The Association of Taxation Technicians (ATT)
The Association is a charity and the leading professional body for those providing UK tax compliance services. Our primary charitable objective is to promote education and the study of tax administration and practice. One of our key aims is to provide an appropriate qualification for individuals who undertake tax compliance work. Drawing on our members' practical experience and knowledge, we contribute to consultations on the development of the UK tax system and seek to ensure that, for the general public, it is workable and as fair as possible.

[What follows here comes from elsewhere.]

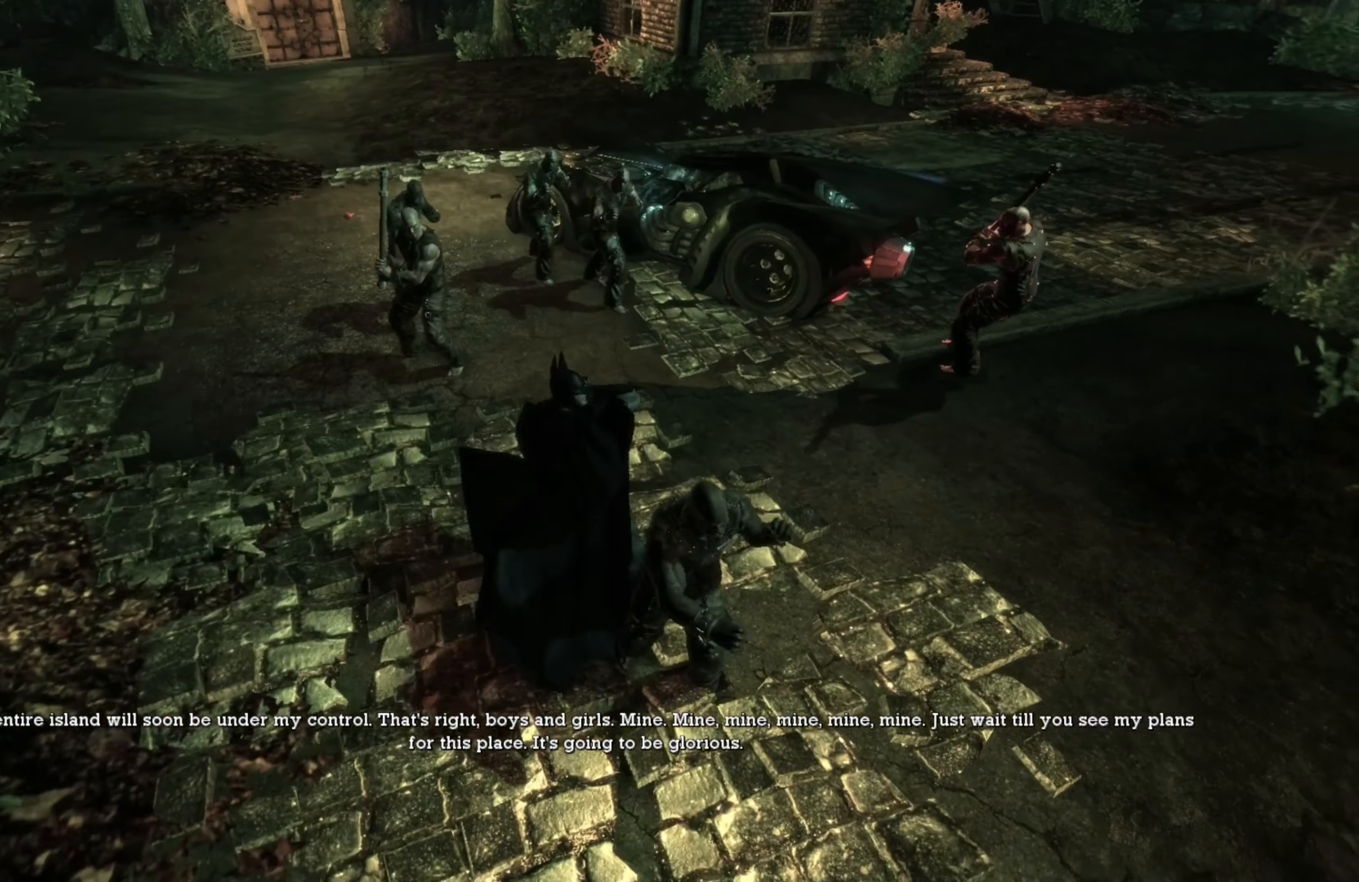
{"buttons": ["X"], "left_stick": "down-right", "right_stick": "center", "events": [[100, "left_stick", "down-right"], [420, "X", "down"]]}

Our members are qualified by examination and practical experience. They commit to the highest standards of professional conduct and ensure that their tax knowledge is constantly kept up to date. Members may be found in private practice, commerce and industry, government and academia.
The Association has over 8,000 members and Fellows together with over 5,600 students. Members and Fellows use the practising title of 'Taxation Technician' or ‘Taxation Technician (Fellow)’ and the designatory letters 'ATT' and 'ATT (Fellow)' respectively.